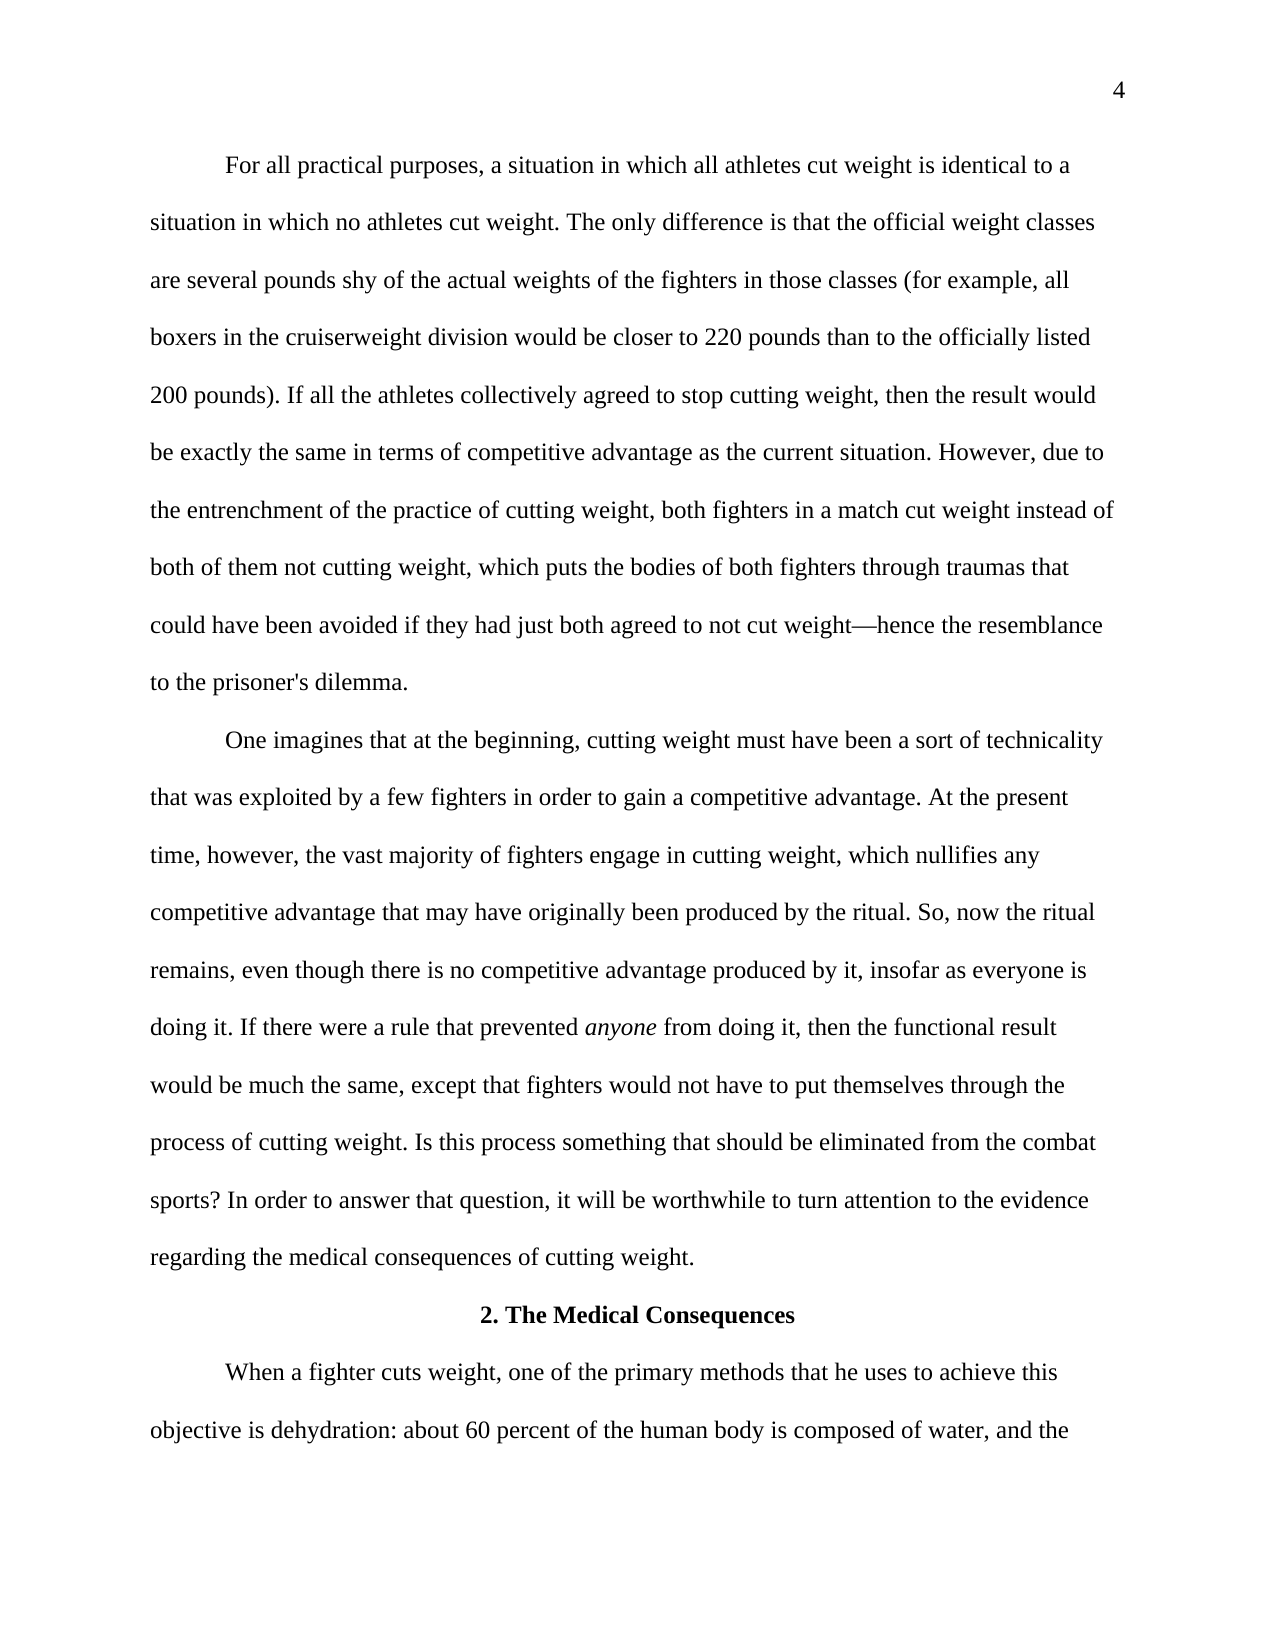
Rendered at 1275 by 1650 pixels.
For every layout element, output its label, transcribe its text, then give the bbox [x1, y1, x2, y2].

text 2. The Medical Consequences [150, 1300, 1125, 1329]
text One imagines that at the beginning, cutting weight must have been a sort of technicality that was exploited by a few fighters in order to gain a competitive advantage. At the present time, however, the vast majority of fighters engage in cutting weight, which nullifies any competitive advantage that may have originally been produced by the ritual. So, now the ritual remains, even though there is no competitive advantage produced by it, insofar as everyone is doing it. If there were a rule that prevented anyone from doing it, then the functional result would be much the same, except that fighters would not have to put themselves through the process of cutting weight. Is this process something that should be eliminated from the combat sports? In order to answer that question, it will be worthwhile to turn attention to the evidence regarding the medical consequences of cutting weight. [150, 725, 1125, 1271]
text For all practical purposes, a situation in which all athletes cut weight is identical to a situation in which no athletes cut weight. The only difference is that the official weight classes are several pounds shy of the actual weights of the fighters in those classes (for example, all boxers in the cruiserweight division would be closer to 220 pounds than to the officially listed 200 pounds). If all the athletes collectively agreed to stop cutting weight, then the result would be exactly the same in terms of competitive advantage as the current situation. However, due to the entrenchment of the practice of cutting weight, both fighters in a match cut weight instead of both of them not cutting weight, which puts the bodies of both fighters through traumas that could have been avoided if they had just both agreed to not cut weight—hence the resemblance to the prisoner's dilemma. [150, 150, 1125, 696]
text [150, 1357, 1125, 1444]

☆ ☆ ☆ ☆

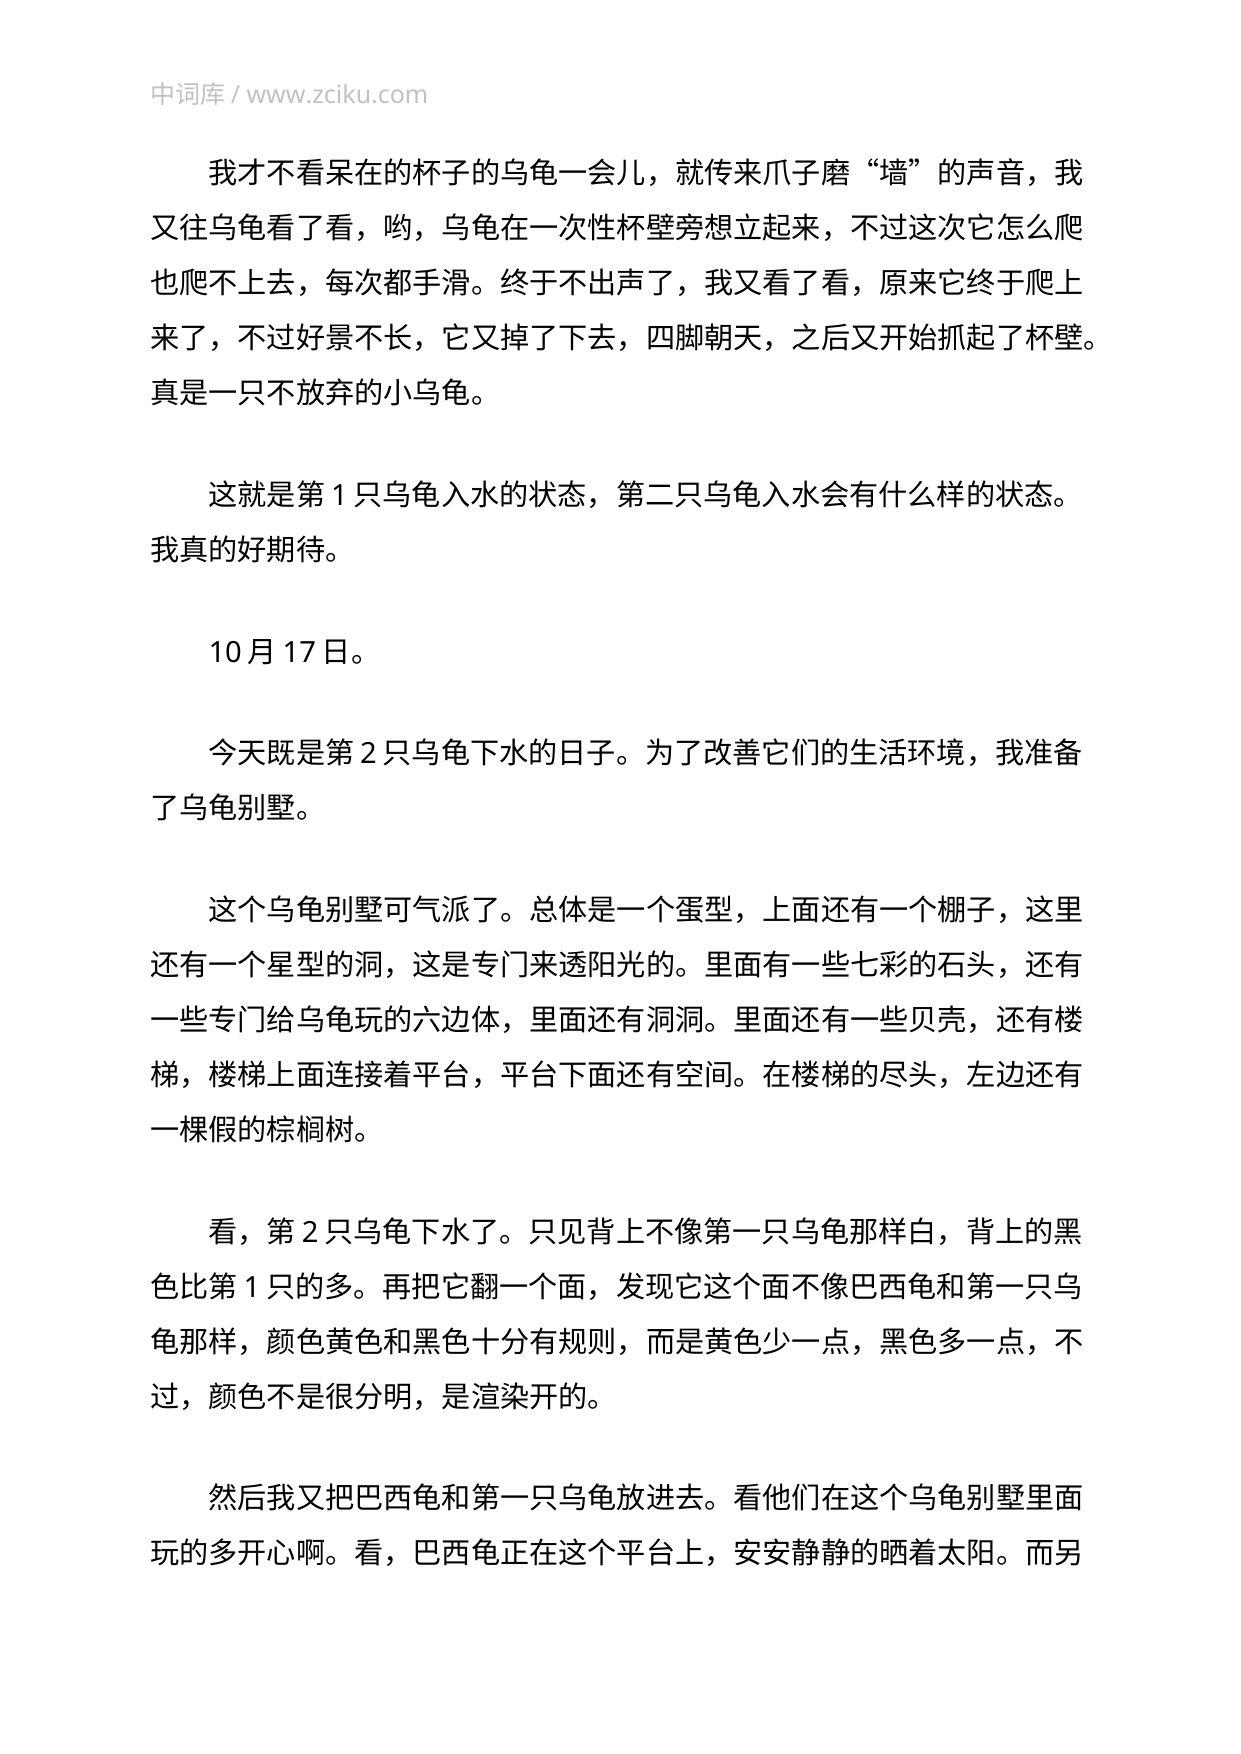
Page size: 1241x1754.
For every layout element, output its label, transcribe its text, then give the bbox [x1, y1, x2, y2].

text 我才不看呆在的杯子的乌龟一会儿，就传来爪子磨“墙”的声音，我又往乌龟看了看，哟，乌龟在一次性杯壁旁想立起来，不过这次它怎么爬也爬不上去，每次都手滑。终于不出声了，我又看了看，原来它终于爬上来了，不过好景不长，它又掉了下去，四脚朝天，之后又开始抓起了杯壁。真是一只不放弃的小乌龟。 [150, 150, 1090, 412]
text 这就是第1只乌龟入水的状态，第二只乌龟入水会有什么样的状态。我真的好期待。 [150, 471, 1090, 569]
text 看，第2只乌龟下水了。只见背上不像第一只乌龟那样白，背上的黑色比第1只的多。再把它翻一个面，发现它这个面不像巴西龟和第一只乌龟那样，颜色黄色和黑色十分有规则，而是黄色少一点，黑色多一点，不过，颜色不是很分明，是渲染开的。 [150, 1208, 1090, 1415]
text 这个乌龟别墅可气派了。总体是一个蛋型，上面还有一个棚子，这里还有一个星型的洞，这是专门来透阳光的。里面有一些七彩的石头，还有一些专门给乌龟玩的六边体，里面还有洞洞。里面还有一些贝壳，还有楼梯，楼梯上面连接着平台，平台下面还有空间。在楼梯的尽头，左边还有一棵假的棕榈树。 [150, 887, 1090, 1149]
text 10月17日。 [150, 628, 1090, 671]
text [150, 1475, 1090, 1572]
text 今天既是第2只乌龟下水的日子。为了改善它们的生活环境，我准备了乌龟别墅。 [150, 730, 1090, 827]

☆ ☆ ☆ ☆

Repeat, character for character, the lines of the material above from the line with "Rendered at 1275 by 1650 pixels." through the line with "text [150, 1357, 1125, 1444]".

Rendered at 1275 by 1650 pixels.
For every layout element, output its label, transcribe its text, then give the bbox [x1, y1, x2, y2].

text 2. The Medical Consequences [150, 1300, 1125, 1329]
text One imagines that at the beginning, cutting weight must have been a sort of technicality that was exploited by a few fighters in order to gain a competitive advantage. At the present time, however, the vast majority of fighters engage in cutting weight, which nullifies any competitive advantage that may have originally been produced by the ritual. So, now the ritual remains, even though there is no competitive advantage produced by it, insofar as everyone is doing it. If there were a rule that prevented anyone from doing it, then the functional result would be much the same, except that fighters would not have to put themselves through the process of cutting weight. Is this process something that should be eliminated from the combat sports? In order to answer that question, it will be worthwhile to turn attention to the evidence regarding the medical consequences of cutting weight. [150, 725, 1125, 1271]
text For all practical purposes, a situation in which all athletes cut weight is identical to a situation in which no athletes cut weight. The only difference is that the official weight classes are several pounds shy of the actual weights of the fighters in those classes (for example, all boxers in the cruiserweight division would be closer to 220 pounds than to the officially listed 200 pounds). If all the athletes collectively agreed to stop cutting weight, then the result would be exactly the same in terms of competitive advantage as the current situation. However, due to the entrenchment of the practice of cutting weight, both fighters in a match cut weight instead of both of them not cutting weight, which puts the bodies of both fighters through traumas that could have been avoided if they had just both agreed to not cut weight—hence the resemblance to the prisoner's dilemma. [150, 150, 1125, 696]
text [150, 1357, 1125, 1444]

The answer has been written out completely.